> **Your goal**
Give the listing again, word for word, and let no picture into it.

> **Data for review**
Segment Open

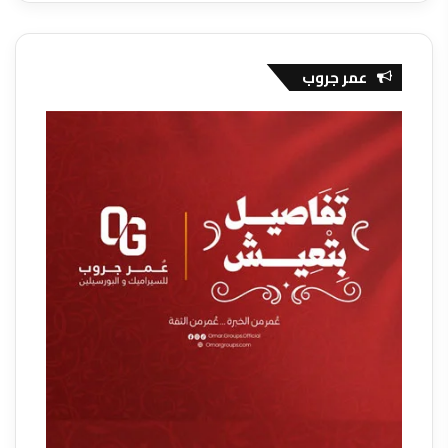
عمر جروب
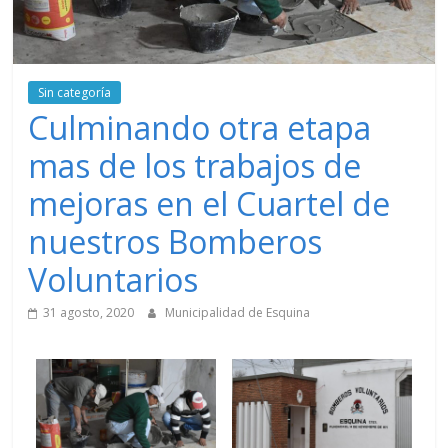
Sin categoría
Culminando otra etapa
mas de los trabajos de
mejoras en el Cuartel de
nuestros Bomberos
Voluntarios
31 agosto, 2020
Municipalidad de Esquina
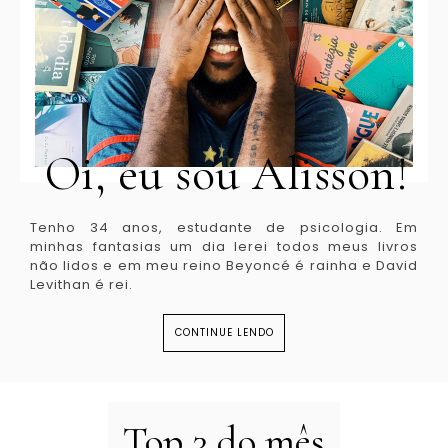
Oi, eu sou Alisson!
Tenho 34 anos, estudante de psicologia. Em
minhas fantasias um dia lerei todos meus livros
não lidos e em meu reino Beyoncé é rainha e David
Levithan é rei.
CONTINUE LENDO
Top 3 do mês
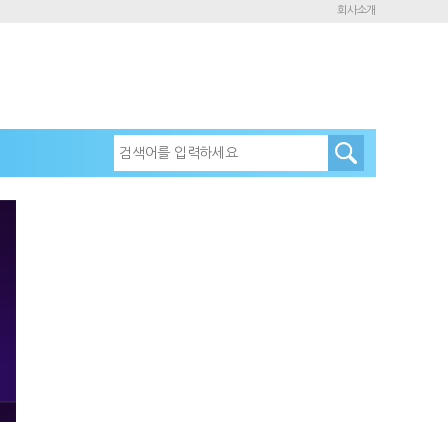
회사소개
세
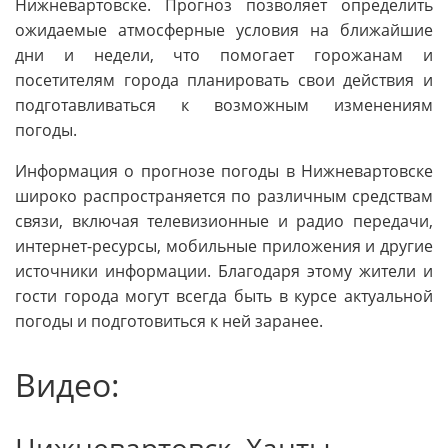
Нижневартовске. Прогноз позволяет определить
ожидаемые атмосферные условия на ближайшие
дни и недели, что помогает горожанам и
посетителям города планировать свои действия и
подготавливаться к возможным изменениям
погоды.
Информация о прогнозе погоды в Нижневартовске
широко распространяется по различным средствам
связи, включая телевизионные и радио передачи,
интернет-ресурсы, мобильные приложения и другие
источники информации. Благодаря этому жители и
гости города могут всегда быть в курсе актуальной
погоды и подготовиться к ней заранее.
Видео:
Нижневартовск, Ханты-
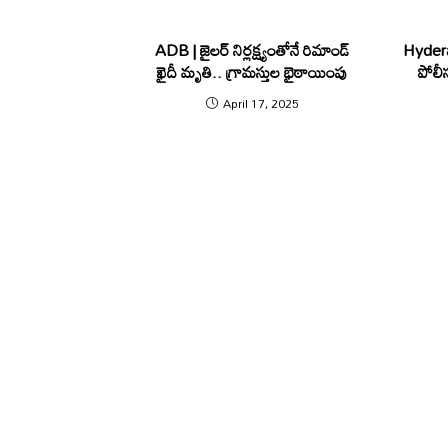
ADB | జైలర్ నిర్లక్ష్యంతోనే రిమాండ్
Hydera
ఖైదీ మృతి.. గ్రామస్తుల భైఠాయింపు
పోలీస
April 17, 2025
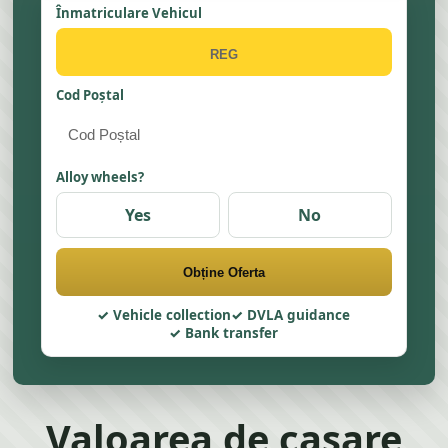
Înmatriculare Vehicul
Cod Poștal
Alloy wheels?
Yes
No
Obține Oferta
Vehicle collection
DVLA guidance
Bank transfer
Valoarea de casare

Segment Closed

> **Response area**
عمر جروب
Sin categoría
Culminando otra etapa
mas de los trabajos de
mejoras en el Cuartel de
nuestros Bomberos
Voluntarios
31 agosto, 2020
Municipalidad de Esquina
Oi, eu sou Alisson!
Tenho 34 anos, estudante de psicologia. Em
minhas fantasias um dia lerei todos meus livros
não lidos e em meu reino Beyoncé é rainha e David
Levithan é rei.
CONTINUE LENDO
Top 3 do mês
회사소개
세
Нижневартовске. Прогноз позволяет определить
ожидаемые атмосферные условия на ближайшие
дни и недели, что помогает горожанам и
посетителям города планировать свои действия и
подготавливаться к возможным изменениям
погоды.
Информация о прогнозе погоды в Нижневартовске
широко распространяется по различным средствам
связи, включая телевизионные и радио передачи,
интернет-ресурсы, мобильные приложения и другие
источники информации. Благодаря этому жители и
гости города могут всегда быть в курсе актуальной
погоды и подготовиться к ней заранее.
Видео:
Нижневартовск, Ханты-
ADB | జైలర్ నిర్లక్ష్యంతోనే రిమాండ్
Hydera
ఖైదీ మృతి.. గ్రామస్తుల భైఠాయింపు
పోలీస
April 17, 2025
Înmatriculare Vehicul
Cod Poștal
Alloy wheels?
Yes
No
Obține Oferta
Vehicle collection
DVLA guidance
Bank transfer
Valoarea de casare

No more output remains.